Connections Between the Delta Method, OLS and CUPED, Illustrated

In the past decade, there have been many advancements to enable A/B testing at (sometimes even small!) scale. Thankfully, many A/B testing practitioners have come forward and written books and papers on the finer details. Even with the deluge blog posts on the subject– there’s one topic that does not get a lot of attention, and specifically a lot of code related to it: the connection between OLS, the delta method, and how those techniques connect to CUPED. Understanding their connection is critical when trying to apply more advanced techniques like CUPED (said “Cupid”) with session level metrics.

In this post, we will empirically demonstrate the folllowing things:

The variance from the delta method equals the OLS variance with cluster robust standard errors.
The CUPED variance reduction can be achieved (and is equivalent to) using OLS (both one and two steps!)
How to use the CUPED approach with multiple covariates via OLS.
How to use CUPED when the randomization unit does not equal the unit of analysis (i.e., Appendix B of Deng et. al.) Implicitly, this post assumes you know that standard OLS is equivalent to a \(t\)-test when properly setup. If you are not sure of this, convince yourself of this by considering regressing \(Y\sim d\) where \(d\) is a binary indicator of being in the treatment and \(Y\) is our variable of interest.

Motivation

A basic \(t\) test assumes analysis unit (usually users) equals your randomization unit (also users, as treatments are sticky per users in most cases). The problem is many of our units have mismatched units. A common unit is the click through rate (CTR), commonly defined as

\[\begin{equation}\frac{clicks}{sessions},\end{equation}\]
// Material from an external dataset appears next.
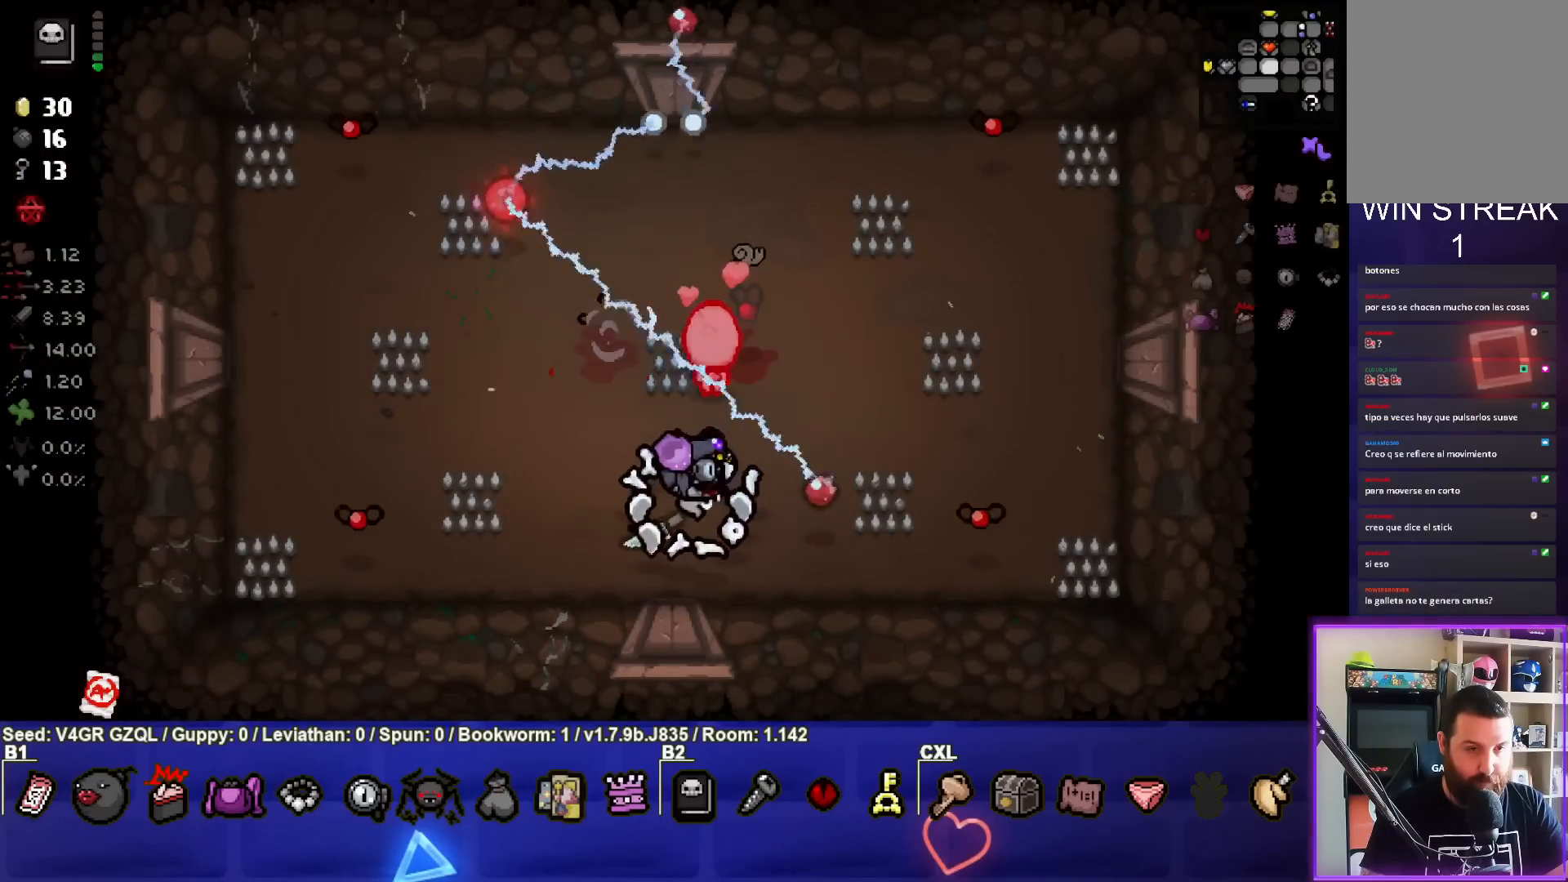
{"buttons": [], "left_stick": "up", "right_stick": "right", "events": [[117, "left_stick", "center"], [200, "left_stick", "left"], [333, "left_stick", "up-left"], [433, "left_stick", "up"]]}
where sessions can be thought of as page views for this discussion. Right here, we have a mismatch in units as these are both at the session level and not the user level. We can fix this by writing each as a “per user” metric, by dividing top and bottom by the number of users:

\[\begin{equation}\frac{clicks}{sessions} = \frac{\frac{clicks}{N}}{\frac{sessions}{N}}=\frac{clicks\ per\ user}{sessions\ per\ user}.\end{equation}\]

Simple enough– now our numerator and denominator have the same units, but now when we try to calculate the variance of this term, using np.var will underestimate the variance. This underestimate leads to a higher false positive rate. In fact, if you perform simulated A/A tests, the p-values will not be uniformly distributed but instead have a slight bump on the left hand side of your plot, near 0.

To avoid this and to regain a flat p-value distribution, the guidance in the A/B testing community is to use the delta method. The delta method uses a Taylor expansion (more or less) to find an approximation to the variance which is “close enough” when the number of users \(N\) becomes large. I’ll spare you the formula, but it’s in the paper linked.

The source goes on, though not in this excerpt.